Vodafone and Melita's proposed merger has run into opposition from Malta's consumers' association.

In a statement, the consumers' association said that it had expressed its concerns about the deal in a letter to the competition regulator. The Malta Competition and Consumer Affairs Authority must approve the merger for it to be finalised.  

"The telecommunications  sector is already dominated by three suppliers who tend to offer similar products with similar high prices and the same shoddy service" the association said in its letter.  

"Local consumers not only do not have a real choice but to add insult to injury have got to pay very high prices when compares with prices other consumers have to pay in other EU countries," it added.  

It called on the MCCAA's competition division to assess the impact the eventual merger would have on ordinary consumers, and said that if the regulator opted to approve the deal, existing Vodafone and Melita subscribers should be given the chance to opt out of their existing contract. 

The regulator should also conduct a biannual market study to ensure no player was taking advantage of their market dominance, the association said, with the study made public. 

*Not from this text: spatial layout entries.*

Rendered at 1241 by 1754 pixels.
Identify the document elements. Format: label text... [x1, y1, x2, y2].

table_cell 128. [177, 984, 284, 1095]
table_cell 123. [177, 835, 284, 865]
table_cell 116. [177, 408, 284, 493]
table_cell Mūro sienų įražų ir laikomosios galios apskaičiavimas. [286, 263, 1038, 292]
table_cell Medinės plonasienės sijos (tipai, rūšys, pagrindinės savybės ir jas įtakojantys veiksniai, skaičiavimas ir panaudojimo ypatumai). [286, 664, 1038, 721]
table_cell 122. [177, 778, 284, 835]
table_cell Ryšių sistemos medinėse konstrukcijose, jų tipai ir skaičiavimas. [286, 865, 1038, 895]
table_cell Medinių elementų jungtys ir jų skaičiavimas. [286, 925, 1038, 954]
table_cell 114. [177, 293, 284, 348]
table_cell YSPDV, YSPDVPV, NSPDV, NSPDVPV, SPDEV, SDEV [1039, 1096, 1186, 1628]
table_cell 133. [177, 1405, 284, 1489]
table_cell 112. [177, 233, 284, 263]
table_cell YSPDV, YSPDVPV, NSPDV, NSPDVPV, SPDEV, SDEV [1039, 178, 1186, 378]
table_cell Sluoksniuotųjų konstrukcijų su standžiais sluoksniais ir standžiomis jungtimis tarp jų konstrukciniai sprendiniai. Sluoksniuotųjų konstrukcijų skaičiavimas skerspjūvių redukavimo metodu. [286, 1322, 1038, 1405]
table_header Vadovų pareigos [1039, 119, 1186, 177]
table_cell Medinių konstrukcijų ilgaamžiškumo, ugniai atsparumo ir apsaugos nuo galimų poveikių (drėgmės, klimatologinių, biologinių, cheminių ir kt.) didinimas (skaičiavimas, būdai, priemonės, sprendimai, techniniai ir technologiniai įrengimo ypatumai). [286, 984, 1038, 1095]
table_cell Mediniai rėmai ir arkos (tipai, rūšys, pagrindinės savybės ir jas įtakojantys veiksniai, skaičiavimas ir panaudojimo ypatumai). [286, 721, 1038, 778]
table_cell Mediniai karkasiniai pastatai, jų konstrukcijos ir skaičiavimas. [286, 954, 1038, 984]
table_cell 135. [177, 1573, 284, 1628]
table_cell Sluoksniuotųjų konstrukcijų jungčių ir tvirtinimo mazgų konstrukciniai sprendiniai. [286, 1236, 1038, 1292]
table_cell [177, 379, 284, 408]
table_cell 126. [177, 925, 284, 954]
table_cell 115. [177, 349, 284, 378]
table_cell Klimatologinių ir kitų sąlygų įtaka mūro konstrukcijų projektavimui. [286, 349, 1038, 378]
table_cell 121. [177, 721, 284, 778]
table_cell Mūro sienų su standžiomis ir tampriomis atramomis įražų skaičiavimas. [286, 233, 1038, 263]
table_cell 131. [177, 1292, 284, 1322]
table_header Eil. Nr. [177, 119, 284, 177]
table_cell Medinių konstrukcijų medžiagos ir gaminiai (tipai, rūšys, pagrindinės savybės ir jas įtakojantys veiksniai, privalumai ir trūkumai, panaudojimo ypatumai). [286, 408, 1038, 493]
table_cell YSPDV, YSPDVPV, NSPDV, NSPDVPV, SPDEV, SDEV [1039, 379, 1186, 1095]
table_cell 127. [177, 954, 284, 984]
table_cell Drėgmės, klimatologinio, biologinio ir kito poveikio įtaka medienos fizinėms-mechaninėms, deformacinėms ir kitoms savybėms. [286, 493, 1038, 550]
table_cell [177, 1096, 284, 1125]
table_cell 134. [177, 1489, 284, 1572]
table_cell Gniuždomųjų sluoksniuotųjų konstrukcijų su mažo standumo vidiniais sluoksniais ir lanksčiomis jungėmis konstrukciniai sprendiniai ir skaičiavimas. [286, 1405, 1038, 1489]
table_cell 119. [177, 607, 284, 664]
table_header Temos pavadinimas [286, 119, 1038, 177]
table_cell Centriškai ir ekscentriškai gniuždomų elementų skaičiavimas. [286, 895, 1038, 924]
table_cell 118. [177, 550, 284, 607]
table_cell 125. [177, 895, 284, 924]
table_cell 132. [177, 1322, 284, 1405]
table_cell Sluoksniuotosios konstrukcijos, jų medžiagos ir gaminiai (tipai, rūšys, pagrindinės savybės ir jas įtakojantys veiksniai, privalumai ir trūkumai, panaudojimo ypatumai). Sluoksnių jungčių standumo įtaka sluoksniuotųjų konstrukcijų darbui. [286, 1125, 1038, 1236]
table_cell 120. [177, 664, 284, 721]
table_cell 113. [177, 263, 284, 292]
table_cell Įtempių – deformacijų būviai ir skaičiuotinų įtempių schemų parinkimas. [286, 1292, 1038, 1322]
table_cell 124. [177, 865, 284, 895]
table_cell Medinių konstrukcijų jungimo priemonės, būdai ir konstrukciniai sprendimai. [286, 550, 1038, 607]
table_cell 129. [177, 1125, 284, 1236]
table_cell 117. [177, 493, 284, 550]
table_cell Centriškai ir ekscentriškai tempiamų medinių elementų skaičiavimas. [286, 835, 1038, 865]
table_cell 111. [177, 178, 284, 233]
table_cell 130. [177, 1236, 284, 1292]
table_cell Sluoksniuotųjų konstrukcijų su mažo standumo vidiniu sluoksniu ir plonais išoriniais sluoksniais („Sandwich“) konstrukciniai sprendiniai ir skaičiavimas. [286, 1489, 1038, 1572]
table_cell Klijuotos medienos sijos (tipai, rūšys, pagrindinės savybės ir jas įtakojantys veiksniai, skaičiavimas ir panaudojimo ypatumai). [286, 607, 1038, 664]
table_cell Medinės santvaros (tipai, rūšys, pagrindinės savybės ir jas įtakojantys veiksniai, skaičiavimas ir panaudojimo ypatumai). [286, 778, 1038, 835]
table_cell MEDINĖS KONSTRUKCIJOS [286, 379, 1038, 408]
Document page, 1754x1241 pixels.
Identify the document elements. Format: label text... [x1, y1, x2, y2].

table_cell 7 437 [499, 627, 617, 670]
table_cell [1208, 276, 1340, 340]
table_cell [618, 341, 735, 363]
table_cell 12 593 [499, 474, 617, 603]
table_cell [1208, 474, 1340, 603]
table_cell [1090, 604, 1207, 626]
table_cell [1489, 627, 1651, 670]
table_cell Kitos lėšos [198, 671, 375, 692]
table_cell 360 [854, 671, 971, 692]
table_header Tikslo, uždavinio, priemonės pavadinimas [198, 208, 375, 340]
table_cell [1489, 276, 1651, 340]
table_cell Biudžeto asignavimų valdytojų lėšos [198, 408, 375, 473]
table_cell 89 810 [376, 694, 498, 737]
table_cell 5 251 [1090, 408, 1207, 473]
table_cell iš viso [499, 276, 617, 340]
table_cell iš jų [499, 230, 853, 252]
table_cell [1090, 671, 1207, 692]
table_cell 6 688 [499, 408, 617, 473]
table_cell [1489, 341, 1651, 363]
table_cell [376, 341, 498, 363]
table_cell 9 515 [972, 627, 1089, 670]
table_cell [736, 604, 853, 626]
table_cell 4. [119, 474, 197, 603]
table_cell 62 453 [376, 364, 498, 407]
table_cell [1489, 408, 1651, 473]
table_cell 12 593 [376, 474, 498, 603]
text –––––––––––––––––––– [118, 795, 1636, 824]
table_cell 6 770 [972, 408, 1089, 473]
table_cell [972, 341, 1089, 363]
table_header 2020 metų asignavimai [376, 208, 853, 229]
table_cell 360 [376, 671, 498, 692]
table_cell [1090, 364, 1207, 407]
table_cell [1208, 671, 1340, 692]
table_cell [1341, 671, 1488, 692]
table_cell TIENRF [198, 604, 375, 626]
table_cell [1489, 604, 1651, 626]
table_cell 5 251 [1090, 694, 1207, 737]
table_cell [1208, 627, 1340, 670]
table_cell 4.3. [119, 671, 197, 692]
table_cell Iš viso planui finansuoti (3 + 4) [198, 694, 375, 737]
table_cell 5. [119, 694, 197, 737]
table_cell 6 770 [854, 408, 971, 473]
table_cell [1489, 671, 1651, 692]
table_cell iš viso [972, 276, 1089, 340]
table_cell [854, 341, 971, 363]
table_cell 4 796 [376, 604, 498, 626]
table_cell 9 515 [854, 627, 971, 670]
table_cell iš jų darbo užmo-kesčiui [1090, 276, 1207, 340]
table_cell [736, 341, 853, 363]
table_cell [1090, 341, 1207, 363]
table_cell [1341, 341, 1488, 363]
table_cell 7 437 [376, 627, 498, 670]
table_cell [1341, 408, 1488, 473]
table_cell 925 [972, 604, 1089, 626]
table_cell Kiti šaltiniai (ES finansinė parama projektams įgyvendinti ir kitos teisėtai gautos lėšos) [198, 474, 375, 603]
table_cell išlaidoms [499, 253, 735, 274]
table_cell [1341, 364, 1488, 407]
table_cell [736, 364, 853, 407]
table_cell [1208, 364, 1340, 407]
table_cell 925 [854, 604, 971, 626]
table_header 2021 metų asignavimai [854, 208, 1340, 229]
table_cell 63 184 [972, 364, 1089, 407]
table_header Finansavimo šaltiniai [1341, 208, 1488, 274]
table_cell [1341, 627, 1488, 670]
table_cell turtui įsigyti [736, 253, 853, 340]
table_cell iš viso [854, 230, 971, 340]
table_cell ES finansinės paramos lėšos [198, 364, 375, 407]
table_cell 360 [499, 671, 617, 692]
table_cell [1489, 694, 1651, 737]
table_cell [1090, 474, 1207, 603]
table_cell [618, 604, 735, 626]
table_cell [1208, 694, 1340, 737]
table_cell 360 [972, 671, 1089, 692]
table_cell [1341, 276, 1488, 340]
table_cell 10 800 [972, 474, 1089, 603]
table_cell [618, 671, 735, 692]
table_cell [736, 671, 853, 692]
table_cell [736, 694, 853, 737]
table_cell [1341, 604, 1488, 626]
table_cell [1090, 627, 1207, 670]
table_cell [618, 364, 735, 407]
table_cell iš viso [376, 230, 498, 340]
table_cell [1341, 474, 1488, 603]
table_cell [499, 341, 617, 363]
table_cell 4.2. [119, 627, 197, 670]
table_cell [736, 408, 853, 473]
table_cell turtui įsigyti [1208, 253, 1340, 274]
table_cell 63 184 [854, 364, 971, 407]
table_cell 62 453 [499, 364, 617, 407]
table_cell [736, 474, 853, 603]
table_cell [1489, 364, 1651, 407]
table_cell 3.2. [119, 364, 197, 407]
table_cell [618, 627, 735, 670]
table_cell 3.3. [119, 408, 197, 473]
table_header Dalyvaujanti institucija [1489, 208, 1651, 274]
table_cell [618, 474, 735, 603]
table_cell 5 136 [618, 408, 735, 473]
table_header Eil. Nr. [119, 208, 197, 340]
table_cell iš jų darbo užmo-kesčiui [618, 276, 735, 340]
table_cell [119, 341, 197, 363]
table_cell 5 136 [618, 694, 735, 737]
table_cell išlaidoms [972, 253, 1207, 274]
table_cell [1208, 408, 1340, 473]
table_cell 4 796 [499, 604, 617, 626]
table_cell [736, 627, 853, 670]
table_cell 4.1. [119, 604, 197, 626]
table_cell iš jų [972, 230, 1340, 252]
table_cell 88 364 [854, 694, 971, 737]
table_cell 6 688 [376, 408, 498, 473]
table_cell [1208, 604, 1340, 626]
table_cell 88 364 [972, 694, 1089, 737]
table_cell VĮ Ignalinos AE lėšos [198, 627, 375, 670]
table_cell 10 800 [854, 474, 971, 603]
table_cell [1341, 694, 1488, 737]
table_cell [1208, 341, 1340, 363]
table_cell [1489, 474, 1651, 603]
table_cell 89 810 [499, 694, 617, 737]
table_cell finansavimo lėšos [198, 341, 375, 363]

Current Melita CEO Harald Rösch argued the merger would benefit consumers. Video: Jonathan Borg

Vodafone and Melita announced earlier this week that they had struck a deal to merge into a combined company, with the new firm operating under the Vodafone brand name but Melita's existing shareholders taking over 51 per cent of the new firm.

"Therefore in reality consumers who chose Vodafone will end up having a contract with Melita, something which they chose not to in the first place," the consumers' association said. 

In a statement issued on the same day the merger was announced, competitor GO also expressed scepticism about the deal, saying it was imperative that the regulator ensured a level playing field for all.